§ **Exercise requirements**: Which lines run from the one containing "image of testis" through the end of the material? Transcribe them word for word, and only them.

§ **Task input**:
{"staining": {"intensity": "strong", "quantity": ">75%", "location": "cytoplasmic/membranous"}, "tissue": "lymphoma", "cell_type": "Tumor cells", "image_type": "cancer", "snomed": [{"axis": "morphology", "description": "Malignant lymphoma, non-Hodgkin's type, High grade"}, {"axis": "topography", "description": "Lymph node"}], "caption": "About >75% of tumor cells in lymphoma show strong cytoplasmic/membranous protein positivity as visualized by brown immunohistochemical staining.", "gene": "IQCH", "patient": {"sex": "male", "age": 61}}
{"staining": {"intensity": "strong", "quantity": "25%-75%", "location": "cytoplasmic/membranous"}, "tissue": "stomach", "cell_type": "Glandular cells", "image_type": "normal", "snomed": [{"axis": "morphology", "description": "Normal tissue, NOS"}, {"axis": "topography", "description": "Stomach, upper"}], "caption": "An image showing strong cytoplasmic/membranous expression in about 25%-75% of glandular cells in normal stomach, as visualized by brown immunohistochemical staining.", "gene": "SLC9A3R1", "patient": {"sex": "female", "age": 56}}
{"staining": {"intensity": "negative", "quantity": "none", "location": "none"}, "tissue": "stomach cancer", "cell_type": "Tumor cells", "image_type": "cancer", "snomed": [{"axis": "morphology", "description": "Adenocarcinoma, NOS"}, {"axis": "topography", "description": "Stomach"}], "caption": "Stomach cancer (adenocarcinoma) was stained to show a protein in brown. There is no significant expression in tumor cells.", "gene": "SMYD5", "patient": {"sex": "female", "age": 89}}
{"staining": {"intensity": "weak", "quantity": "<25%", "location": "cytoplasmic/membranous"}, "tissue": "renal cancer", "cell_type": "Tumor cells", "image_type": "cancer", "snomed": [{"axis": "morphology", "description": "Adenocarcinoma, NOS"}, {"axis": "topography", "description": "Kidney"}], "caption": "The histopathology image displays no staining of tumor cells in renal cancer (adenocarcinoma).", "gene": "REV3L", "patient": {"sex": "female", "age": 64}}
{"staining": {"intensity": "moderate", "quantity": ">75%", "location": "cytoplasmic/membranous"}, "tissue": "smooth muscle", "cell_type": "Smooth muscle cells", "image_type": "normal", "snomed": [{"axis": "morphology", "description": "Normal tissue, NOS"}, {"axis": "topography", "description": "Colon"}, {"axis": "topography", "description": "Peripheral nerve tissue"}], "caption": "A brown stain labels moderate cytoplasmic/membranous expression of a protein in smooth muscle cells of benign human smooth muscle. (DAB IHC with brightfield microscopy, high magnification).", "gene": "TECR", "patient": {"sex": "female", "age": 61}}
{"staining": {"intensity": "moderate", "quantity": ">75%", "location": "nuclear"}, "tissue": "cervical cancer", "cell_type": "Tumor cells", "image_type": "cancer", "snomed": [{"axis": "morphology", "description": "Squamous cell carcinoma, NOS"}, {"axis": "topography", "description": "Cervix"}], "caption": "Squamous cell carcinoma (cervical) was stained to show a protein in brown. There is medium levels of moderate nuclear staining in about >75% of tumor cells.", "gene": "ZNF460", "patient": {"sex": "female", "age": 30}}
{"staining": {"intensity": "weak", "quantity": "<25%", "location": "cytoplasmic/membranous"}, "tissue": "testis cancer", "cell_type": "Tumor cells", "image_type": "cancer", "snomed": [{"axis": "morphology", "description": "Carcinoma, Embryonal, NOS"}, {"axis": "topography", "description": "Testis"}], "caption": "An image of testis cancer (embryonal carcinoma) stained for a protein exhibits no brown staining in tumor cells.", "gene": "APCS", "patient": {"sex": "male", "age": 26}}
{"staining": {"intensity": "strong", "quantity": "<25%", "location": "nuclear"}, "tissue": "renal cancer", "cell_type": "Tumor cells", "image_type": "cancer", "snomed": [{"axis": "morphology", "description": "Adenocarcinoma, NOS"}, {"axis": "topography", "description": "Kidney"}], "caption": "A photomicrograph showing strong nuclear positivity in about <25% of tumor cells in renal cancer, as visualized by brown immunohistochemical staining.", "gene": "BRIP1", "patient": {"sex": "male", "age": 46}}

§ **Finished task**:
{"staining": {"intensity": "weak", "quantity": "<25%", "location": "cytoplasmic/membranous"}, "tissue": "testis cancer", "cell_type": "Tumor cells", "image_type": "cancer", "snomed": [{"axis": "morphology", "description": "Carcinoma, Embryonal, NOS"}, {"axis": "topography", "description": "Testis"}], "caption": "An image of testis cancer (embryonal carcinoma) stained for a protein exhibits no brown staining in tumor cells.", "gene": "APCS", "patient": {"sex": "male", "age": 26}}
{"staining": {"intensity": "strong", "quantity": "<25%", "location": "nuclear"}, "tissue": "renal cancer", "cell_type": "Tumor cells", "image_type": "cancer", "snomed": [{"axis": "morphology", "description": "Adenocarcinoma, NOS"}, {"axis": "topography", "description": "Kidney"}], "caption": "A photomicrograph showing strong nuclear positivity in about <25% of tumor cells in renal cancer, as visualized by brown immunohistochemical staining.", "gene": "BRIP1", "patient": {"sex": "male", "age": 46}}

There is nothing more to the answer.